Dos zonas diferenciadas, una dulce y otra salada.  Yogures, pastel de manzana, galletas, muffins y bolleria variada, toda ello elaborada por las cocinas del hotel. Él buffet salado dispone de varios embutidos y quesos de la zona que puedes acompañar de alguno de los panes -posibilidad de tostarlo al momento- que también han horneado ellos, así como de varias mermeladas. Evidentemente no falta una “buena” cafetera: sí, recalco lo de buena, porque a menudo en los buffet libres de los hoteles/casas rurales tienen máquinas purgantes en lugar de cafeteras y aquí tienen dos y ambas con estupendo café. No olvidamos recalcar que, amablemente, te preguntan si quieres algún zumo o huevos en alguna de sus conocidas variedades para hacértelo al momento. Nosotros solicitamos unos zumos de naranja y eran “naturales”. Bravo!!

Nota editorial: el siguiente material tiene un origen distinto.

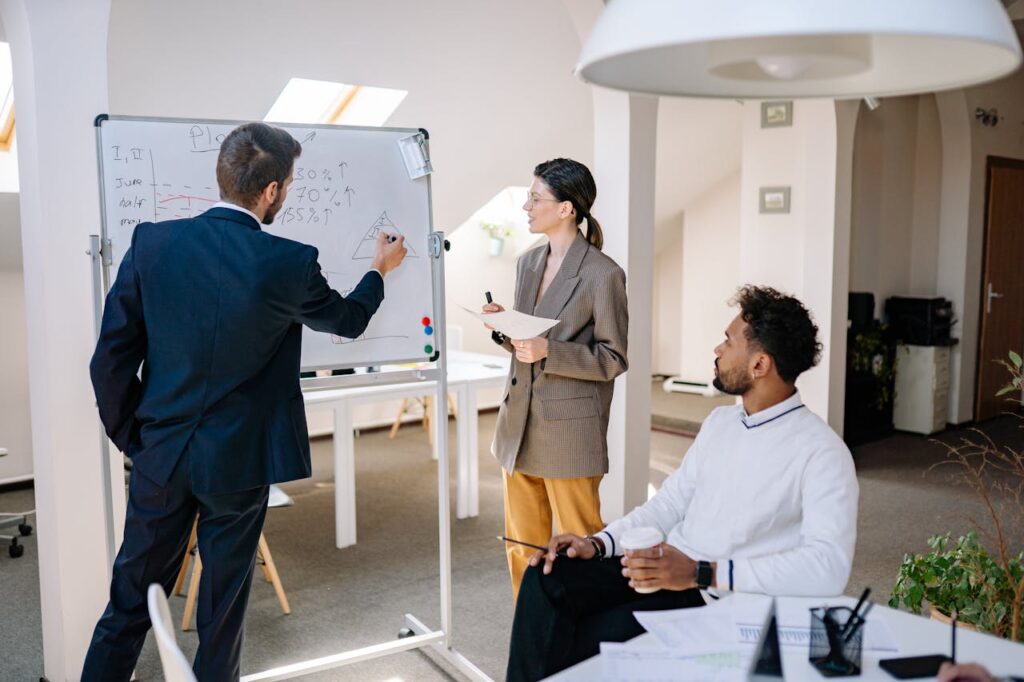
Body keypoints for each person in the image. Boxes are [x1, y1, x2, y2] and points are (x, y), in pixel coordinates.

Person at [82, 122, 407, 681]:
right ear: (272, 190)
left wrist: (137, 436)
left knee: (129, 603)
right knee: (223, 612)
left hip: (163, 452)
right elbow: (348, 323)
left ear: (223, 175)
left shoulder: (152, 243)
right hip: (239, 462)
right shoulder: (288, 262)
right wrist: (379, 270)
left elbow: (108, 360)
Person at [505, 285, 859, 681]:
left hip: (714, 595)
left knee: (583, 639)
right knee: (546, 577)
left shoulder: (822, 452)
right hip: (667, 567)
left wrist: (699, 572)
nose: (717, 349)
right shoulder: (720, 422)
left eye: (728, 341)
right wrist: (598, 543)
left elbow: (828, 567)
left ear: (760, 365)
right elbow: (669, 504)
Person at [482, 158, 628, 601]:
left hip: (569, 432)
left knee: (580, 547)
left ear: (566, 209)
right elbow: (528, 343)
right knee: (521, 548)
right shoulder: (527, 263)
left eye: (535, 198)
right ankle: (532, 634)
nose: (526, 206)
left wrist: (551, 350)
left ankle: (585, 642)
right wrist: (504, 327)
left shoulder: (604, 274)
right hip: (518, 426)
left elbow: (613, 358)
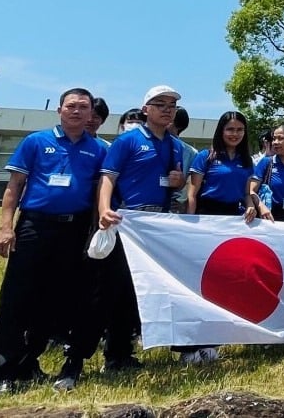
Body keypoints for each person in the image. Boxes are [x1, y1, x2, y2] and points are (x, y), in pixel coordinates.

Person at [0, 88, 108, 395]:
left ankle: (31, 361)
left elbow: (100, 192)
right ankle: (5, 369)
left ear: (92, 114)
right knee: (18, 297)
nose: (77, 111)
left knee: (54, 299)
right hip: (34, 226)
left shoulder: (97, 150)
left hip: (74, 230)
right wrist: (6, 228)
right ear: (59, 110)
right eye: (72, 106)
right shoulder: (36, 141)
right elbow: (14, 187)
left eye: (84, 107)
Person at [96, 85, 188, 371]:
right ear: (146, 109)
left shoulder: (174, 145)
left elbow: (176, 185)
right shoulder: (129, 140)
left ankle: (125, 350)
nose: (167, 109)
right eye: (160, 104)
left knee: (141, 290)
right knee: (118, 288)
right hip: (129, 221)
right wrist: (103, 209)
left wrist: (178, 181)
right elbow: (108, 177)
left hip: (157, 223)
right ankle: (110, 354)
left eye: (171, 105)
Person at [187, 111, 252, 217]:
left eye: (240, 130)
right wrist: (189, 221)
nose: (235, 134)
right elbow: (192, 194)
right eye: (230, 129)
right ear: (221, 131)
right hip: (207, 214)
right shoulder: (205, 156)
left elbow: (247, 193)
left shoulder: (246, 160)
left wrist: (250, 206)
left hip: (235, 216)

NUESTRO SABOR DE BOCA FUÉ… creemos que es de justicia definir el Racó de Madremanyà como una de esas “casas rurales con encanto”, en donde lo antiguo no está en absoluto reñido con lo moderno y se compenetran y necesitan mutuamente, para su perfecta armonía. Comodidad, tranquilidad, silencio, desconexión, mimo en el detalle y el cliente, son los pilares en los que se sustentan todos sus encantos. raco-madremanya-21-copyright-debocaenbocaUna paz y tranquilidad que te invaden, sin hacer ruido, haciendo que duermas más horas de las que tu cuerpo está acostumbrado y te abandones a un estado de total letargo y desconexión mental. Apuntar también que se pueden hacer varias excursiones cercanas caminando, ya que existen unos senderos marcados según su nivel de exigencia y distancia y, si eres aficionado al cicloturismo, puedes también alquilar bicicletas o traértelas de casa y disfrutar, por estos parajes, de continuas subidas y bajadas. Nosotros aprovechamos para leer, hacer excursiones, salir a correr sin prisa, escuchar música, mimar a la pareja, comer y dormir. Ideal para marcarse un homenaje y visitar algunos de los cercanos pueblos costeros.

Lo sabemos:  no es barato de entrada…. Una vez allí pensarás: pues bien lo vale… Y, sobretodo, bien lo valgo yo!!.

SU FUERTE ES … el trato con el cliente, la decoración, los desayunos, la tranquilidad… En su conjunto: todo.

ASPECTOS A MEJORAR … no se puede mejorar la excelencia pero puestos a pedir quizás deberían conseguir que allí hiciera siempre sol y buen tiempo!!!